Jesus entered public life knowing that the political climate around him was heating up. He taught a new way of living and thinking: “build the Kingdom of God” on earth as it is in heaven to counterpoint the Kingdom of Caesar which was all about power and glory; build a life around the rule of “love thy neighbor as thyself” not the rigid rules on behavior during Sabbath, share resources which come from the earth (there is enough to go around if only we learn to share and not hoard) as shown in the multiplication of loaves and fishes, give fair wages, treat women the way men are treated (Jesus confronted those who were judgmental about the woman who anointed his feet before a group of male followers.) 


But the most important example that Jesus taught us was standing against dominant or dominating powers who dehumanize those under them, who deprive others of their rights and of their access to nature’s bounty, who reduce human dignity to the level of animals’. It is this message for justice and love that people like Martin Luther King, Dietrich Bonhoeffer and Oscar Romero understood and lived for.

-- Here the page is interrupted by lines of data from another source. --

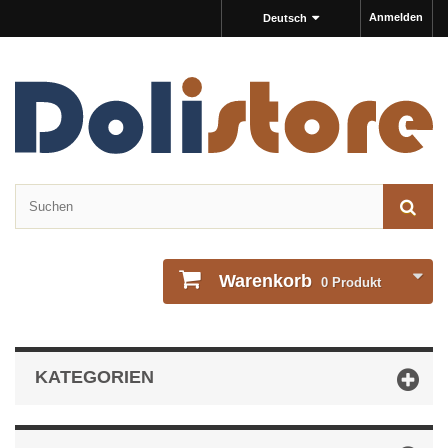
Anmelden
Deutsch
Warenkorb
0
Produkt
KATEGORIEN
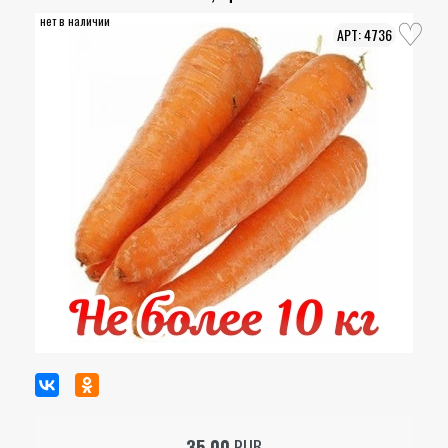
нет в наличии
4736
35.00
RUB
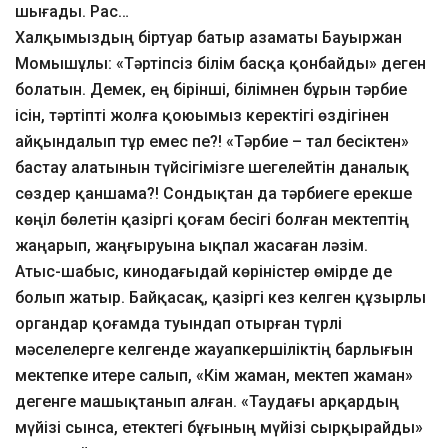
шығады. Рас…
Халқымыздың біртуар батыр азаматы Бауыржан
Момышұлы: «Тәртіпсіз білім басқа қонбайды» деген
болатын. Демек, ең бірінші, білімнен бұрын тәрбие
ісін, тәртіпті жолға қоюымыз керектігі өздігінен
айқындалып тұр емес пе?! «Тәрбие – тал бесіктен»
бастау алатынын түйсігімізге шегелейтін даналық
сөздер қаншама?! Сондықтан да тәрбиеге ерекше
көңіл бөлетін қазіргі қоғам бесігі болған мектептің
жаңарып, жаңғыруына ықпал жасаған ләзім.
Атыс-шабыс, кинодағыдай көріністер өмірде де
болып жатыр. Байқасақ, қазіргі кез келген құзырлы
органдар қоғамда туындап отырған түрлі
мәселелерге келгенде жауапкершіліктің барлығын
мектепке итере салып, «Кім жаман, мектеп жаман»
дегенге машықтанып алған. «Таудағы арқардың
мүйізі сынса, етектегі бұғының мүйізі сырқырайды»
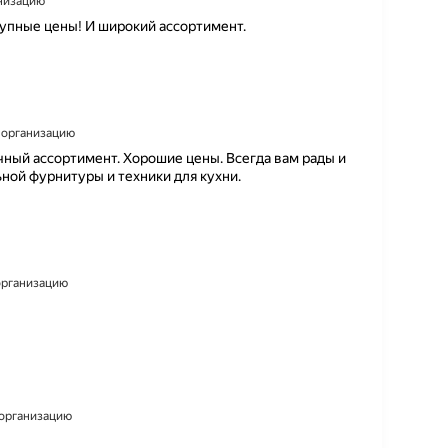
анизацию
упные цены! И широкий ассортимент.
а организацию
ный ассортимент. Хорошие цены. Всегда вам рады и
ной фурнитуры и техники для кухни.
 организацию
а организацию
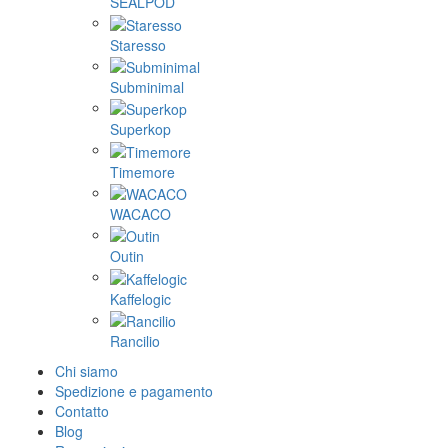
SEALPOD
Staresso
Subminimal
Superkop
Timemore
WACACO
Outin
Kaffelogic
Rancilio
Chi siamo
Spedizione e pagamento
Contatto
Blog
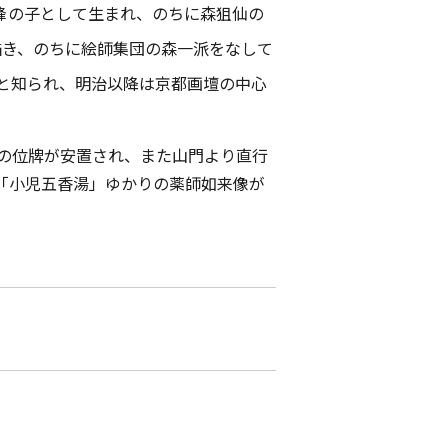
峰
の子として生まれ、のちに
森狙仙
の
描き、のちに絵師集団の森一派をなして
と知られ、明治以降は京都画壇の中心
の位牌が安置され、また山門より直行
「小児五香湯」ゆかりの薬師如来像が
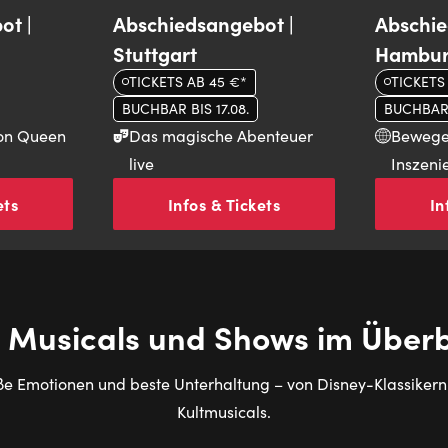
ot |
Abschiedsangebot |
Abschie
Stuttgart
Hambu
TICKETS AB 45 €*
TICKETS
BUCHBAR BIS 17.08.
BUCHBAR B
von Queen
Das magische Abenteuer
Bewege
live
Inszeni
ets
Infos & Tickets
In
e Musicals und Shows im Überb
e Emotionen und beste Unterhaltung – von Disney-Klassikern 
Kultmusicals.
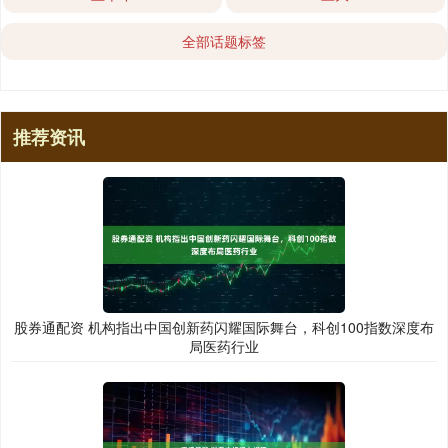
全部话题标签
推荐资讯
股券通配资 机构指出中国创新药闪耀国际舞台，科创100指数深度布
局医药行业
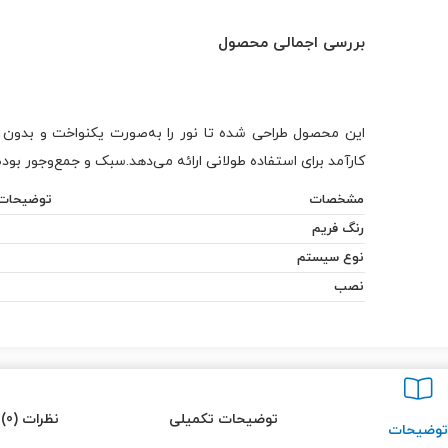
بررسی اجمالی محصول
این محصول طراحی شده تا نور را به‌صورت یکنواخت و بدو
کارآمد برای استفاده طولانی ارائه می‌دهد.سبک و جمع‌وجور ب
مشخصات
توضیحات
رنگ فریم
نوع سیستم
نصب
توضیحات تکمیلی
نظرات (0)
توضیحات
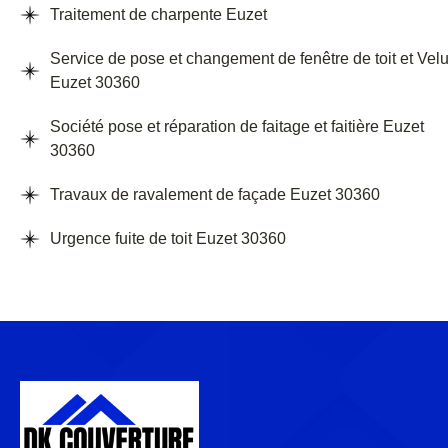
Traitement de charpente Euzet
Service de pose et changement de fenêtre de toit et Vel
Euzet 30360
Société pose et réparation de faitage et faitière Euzet
30360
Travaux de ravalement de façade Euzet 30360
Urgence fuite de toit Euzet 30360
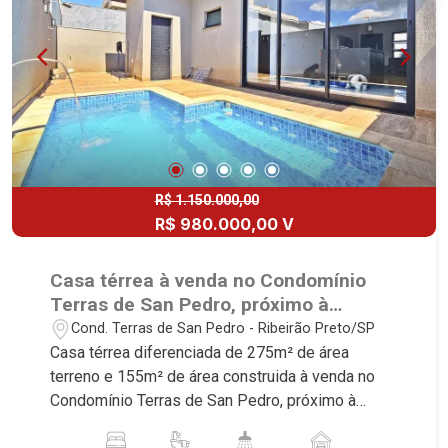
Lançamentos! Avenida João Fiúsa, 1051 - Alto da
Boa Vista | Ribeirão Preto.
R$ 1.150.000,00
R$ 980.000,00 V
Casa térrea à venda no Condomínio
Terras de San Pedro, próximo à
Rodovia José Fregonezi - Ribeirão
Cond. Terras de San Pedro - Ribeirão Preto/SP
Preto/SP.
Casa térrea diferenciada de 275m² de área
terreno e 155m² de área construida à venda no
Condomínio Terras de San Pedro, próximo à
Rodovia José Fregonezi - Bairro Cond. Terras de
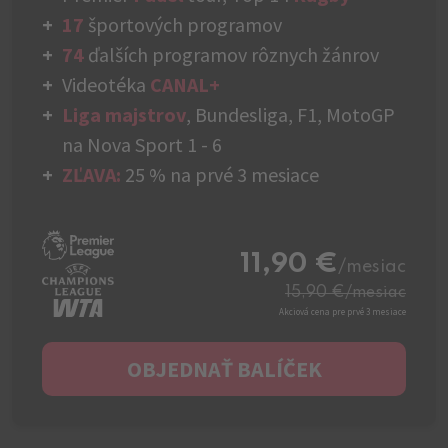
17
športových programov
74
ďalších programov rôznych žánrov
Videotéka
CANAL+
Liga majstrov
, Bundesliga, F1, MotoGP
na Nova Sport 1 - 6
ZĽAVA:
25 % na prvé 3 mesiace
11,90 €
/mesiac
15,90 €
/mesiac
Akciová cena pre prvé 3 mesiace
OBJEDNAŤ BALÍČEK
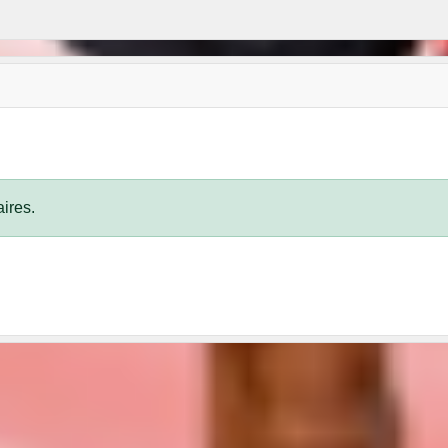
ires.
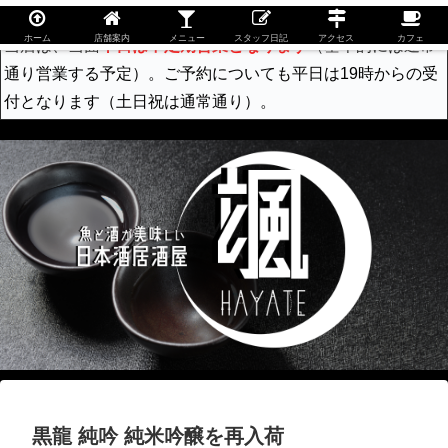
ホーム
店舗案内
メニュー
スタッフ日記
アクセス
カフェ
当店は、当面
平日は不定期営業となります
（基本的には通常
通り営業する予定）。ご予約についても平日は19時からの受
付となります（土日祝は通常通り）。
黒龍 純吟 純米吟醸を再入荷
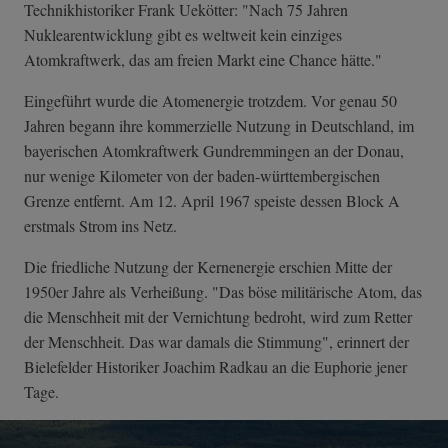
Technikhistoriker Frank Uekötter: "Nach 75 Jahren
Nuklearentwicklung gibt es weltweit kein einziges
Atomkraftwerk, das am freien Markt eine Chance hätte."
Eingeführt wurde die Atomenergie trotzdem. Vor genau 50
Jahren begann ihre kommerzielle Nutzung in Deutschland, im
bayerischen Atomkraftwerk Gundremmingen an der Donau,
nur wenige Kilometer von der baden-württembergischen
Grenze entfernt. Am 12. April 1967 speiste dessen Block A
erstmals Strom ins Netz.
Die friedliche Nutzung der Kernenergie erschien Mitte der
1950er Jahre als Verheißung. "Das böse militärische Atom, das
die Menschheit mit der Vernichtung bedroht, wird zum Retter
der Menschheit. Das war damals die Stimmung", erinnert der
Bielefelder Historiker Joachim Radkau an die Euphorie jener
Tage.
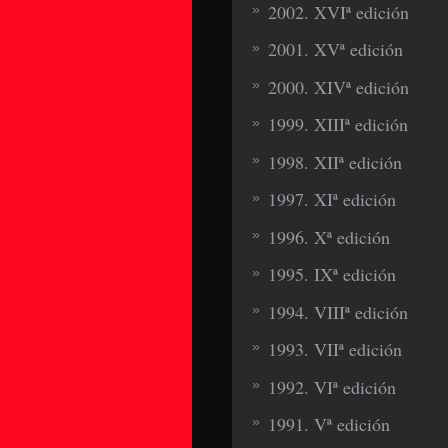
2002. XVIª edición
2001. XVª edición
2000. XIVª edición
1999. XIIIª edición
1998. XIIª edición
1997. XIª edición
1996. Xª edición
1995. IXª edición
1994. VIIIª edición
1993. VIIª edición
1992. VIª edición
1991. Vª edición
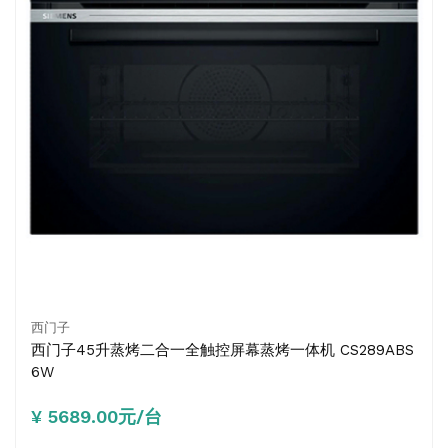
西门子
西门子45升蒸烤二合一全触控屏幕蒸烤一体机 CS289ABS
6W
¥ 5689.00元/台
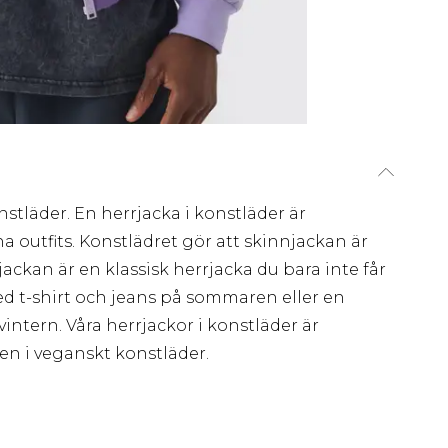
onstläder. En herrjacka i konstläder är
 outfits. Konstlädret gör att skinnjackan är
jackan är en klassisk herrjacka du bara inte får
ed t-shirt och jeans på sommaren eller en
vintern. Våra herrjackor i konstläder är
en i veganskt konstläder.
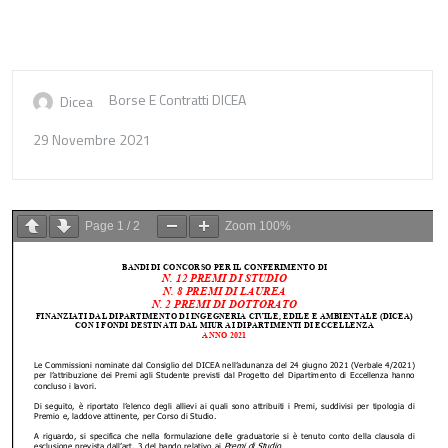
Borse E Contratti DICEA
Dicea
29 Novembre 2021
Page
1
/
2
Zoom
100%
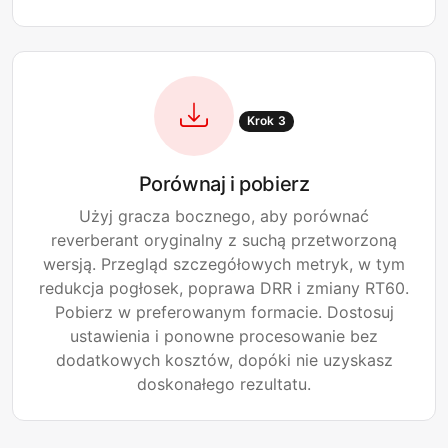
Krok 3
Porównaj i pobierz
Użyj gracza bocznego, aby porównać
reverberant oryginalny z suchą przetworzoną
wersją. Przegląd szczegółowych metryk, w tym
redukcja pogłosek, poprawa DRR i zmiany RT60.
Pobierz w preferowanym formacie. Dostosuj
ustawienia i ponowne procesowanie bez
dodatkowych kosztów, dopóki nie uzyskasz
doskonałego rezultatu.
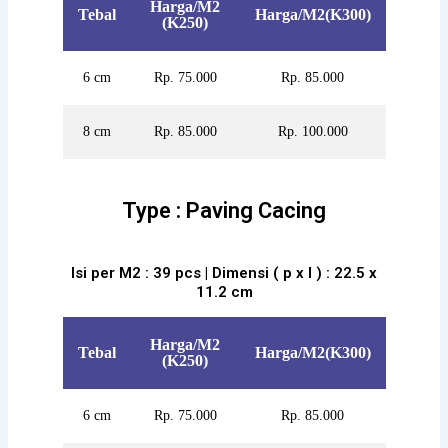
Harga/M2
Tebal
Harga/M2(K300)
(K250)
6 cm
Rp. 75.000
Rp. 85.000
8 cm
Rp. 85.000
Rp. 100.000
Type : Paving Cacing
Isi per M2 : 39 pcs | Dimensi ( p x l ) : 22.5 x
11.2 cm
Harga/M2
Tebal
Harga/M2(K300)
(K250)
6 cm
Rp. 75.000
Rp. 85.000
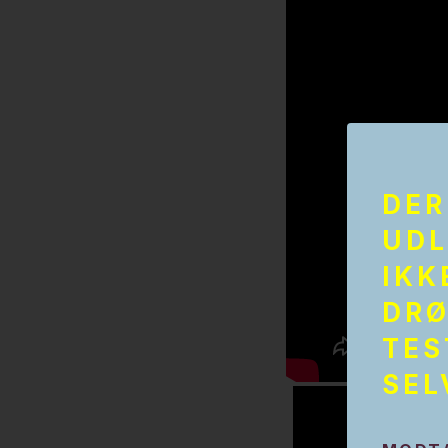
DER
UDL
IKK
DRØ
TES
SEL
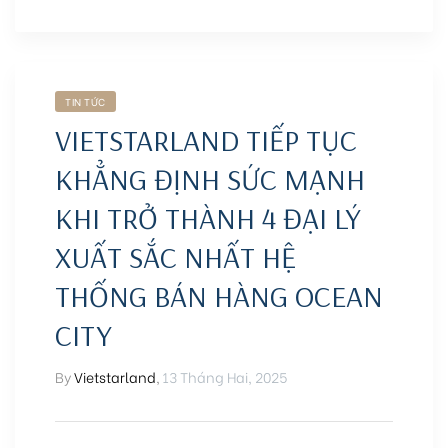
TIN TỨC
VIETSTARLAND TIẾP TỤC
KHẲNG ĐỊNH SỨC MẠNH
KHI TRỞ THÀNH 4 ĐẠI LÝ
XUẤT SẮC NHẤT HỆ
THỐNG BÁN HÀNG OCEAN
CITY
By
Vietstarland
,
13 Tháng Hai, 2025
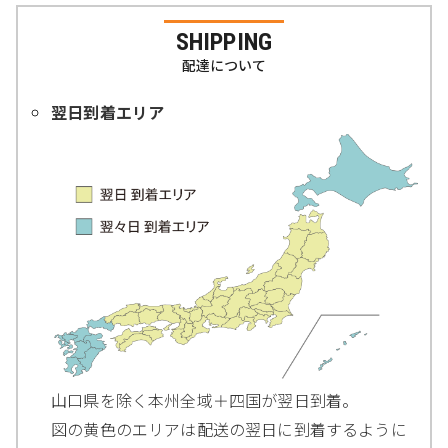
SHIPPING
配達について
翌日到着エリア
山口県を除く本州全域＋四国が翌日到着。
図の黄色のエリアは配送の翌日に到着するように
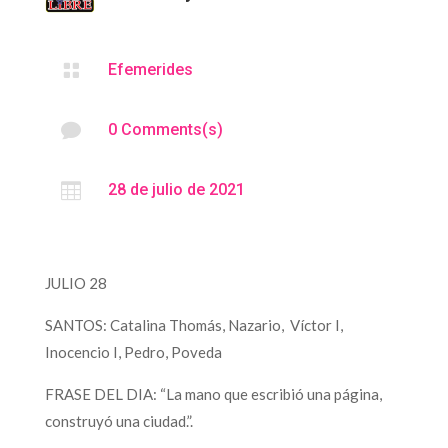

Efemerides

0 Comments(s)

28 de julio de 2021
JULIO 28
SANTOS: Catalina Thomás, Nazario, Víctor I,
Inocencio I, Pedro, Poveda
FRASE DEL DIA: “La mano que escribió una página,
construyó una ciudad.”.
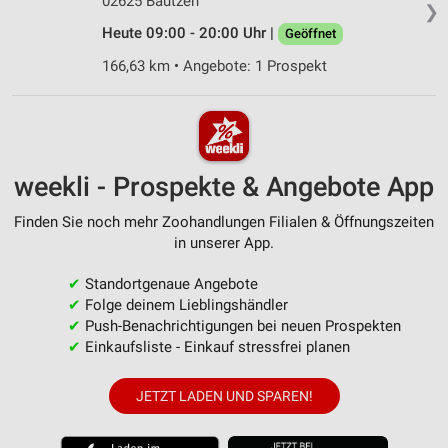
02625 Bautzen
❯
Heute 09:00 - 20:00 Uhr |
Geöffnet
166,63 km • Angebote: 1 Prospekt
weekli - Prospekte & Angebote App
Finden Sie noch mehr Zoohandlungen Filialen & Öffnungszeiten
in unserer App.
✔
Standortgenaue Angebote
✔
Folge deinem Lieblingshändler
✔
Push-Benachrichtigungen bei neuen Prospekten
✔
Einkaufsliste - Einkauf stressfrei planen
JETZT LADEN UND SPAREN!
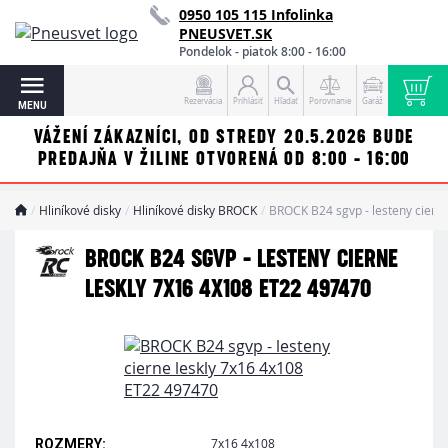
0950 105 115 Infolinka
PNEUSVET.SK
Pondelok - piatok 8:00 - 16:00
Rezervácia
Prihlásiť
Hľadať
Porovnanie
Garáž
MENU
VÁŽENÍ ZÁKAZNÍCI, OD STREDY 20.5.2026 BUDE
PREDAJŇA V ŽILINE OTVORENÁ OD 8:00 - 16:00
Hliníkové disky
Hliníkové disky BROCK
BROCK B24 sgvp - lesteny ciern
BROCK B24 SGVP - LESTENY CIERNE
LESKLY 7X16 4X108 ET22 497470
7x16 4x108
ROZMERY:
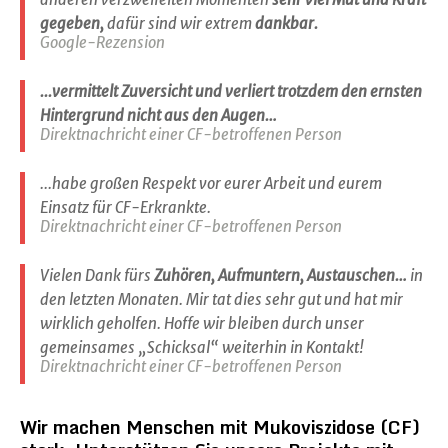
gegeben,
dafür sind wir extrem
dankbar.
Google-Rezension
...vermittelt Zuversicht und verliert trotzdem den ernsten
Hintergrund nicht aus den Augen…
Direktnachricht einer CF-betroffenen Person
...habe großen Respekt vor eurer Arbeit und eurem
Einsatz für CF-Erkrankte.
Direktnachricht einer CF-betroffenen Person
Vielen Dank fürs
Zuhören, Aufmuntern, Austauschen…
in
den letzten Monaten. Mir tat dies sehr gut und hat mir
wirklich geholfen. Hoffe wir bleiben durch unser
gemeinsames „Schicksal“ weiterhin in Kontakt!
Direktnachricht einer CF-betroffenen Person
Wir machen Menschen mit Mukoviszidose (CF)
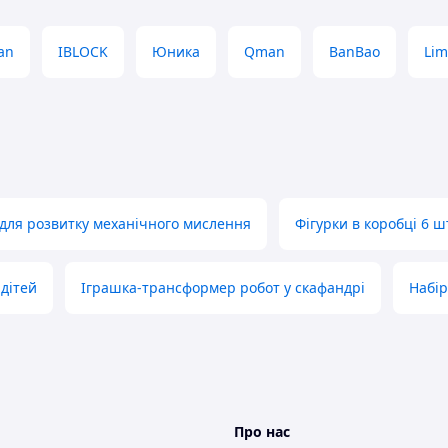
an
IBLOCK
Юника
Qman
BanBao
Lim
для розвитку механічного мислення
Фігурки в коробці 6 ш
 дітей
Іграшка-трансформер робот у скафандрі
Набір
Про нас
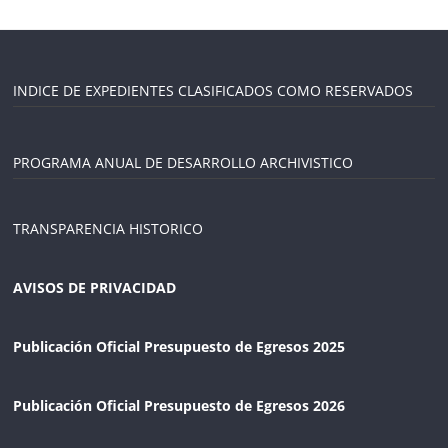
INDICE DE EXPEDIENTES CLASIFICADOS COMO RESERVADOS
PROGRAMA ANUAL DE DESARROLLO ARCHIVISTICO
TRANSPARENCIA HISTORICO
AVISOS DE PRIVACIDAD
Publicación Oficial Presupuesto de Egresos 2025
Publicación Oficial Presupuesto de Egresos 2026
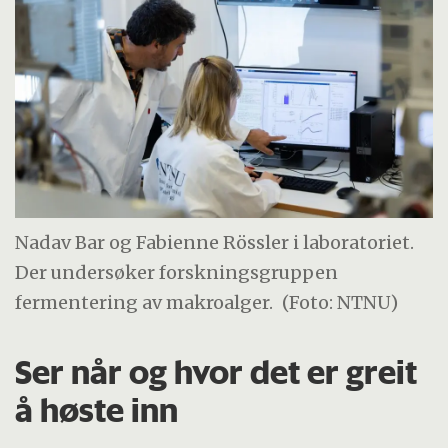
Nadav Bar og Fabienne Rössler i laboratoriet.
Der undersøker forskningsgruppen
fermentering av makroalger.
(Foto: NTNU)
Ser når og hvor det er greit
å høste inn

MLKing was assassinated in Memphis fighting for civil rights for Black Americans, Romero who fought for peace and justice was shot in the heart in El Salvador while celebrating the Holy Eucharist; Bonhoeffer was hanged by the Nazis in a concentration camp in Germany. Their deaths increased citizens’ political involvement. We need not be martyred like them, and there are those who start movements with big grassroot followers like the desparecidos movement in Chile during the Pinochet regime. There are on-going mass movements in Iran and China against political repression, without any known leaders, sparked by specific incidents involving deaths of innocent people, like the Arab Spring in 2010.  


It is sad that innocent ones have to go through so much suffering when the vigilance of ordinary citizens and a free press can impede abuses at the top by calling attention to such abuses.  


After more than 2000 years, Jesus still cannot find a place in the hearts of the people He loved and stood for. Meanwhile, the suffering in Ukraine, Syria, Yemen, Bangladesh, in Kurds’ areas, in hamlets in Afghanistan or in small towns in the Philippines, etc. continue beyond our comprehension. 


As we watch the Panunuluyan or think about the Holy Family’s search for an inn, let us remember those who live in areas of conflict, those who suffer from hunger and exposure to the elements, those whose bodies are being violated, those whose loved ones have been tortured or killed. In short, let us be mindful of the parable of Panunuluyan―of why there was, and there is still, no room at the inn for Jesus.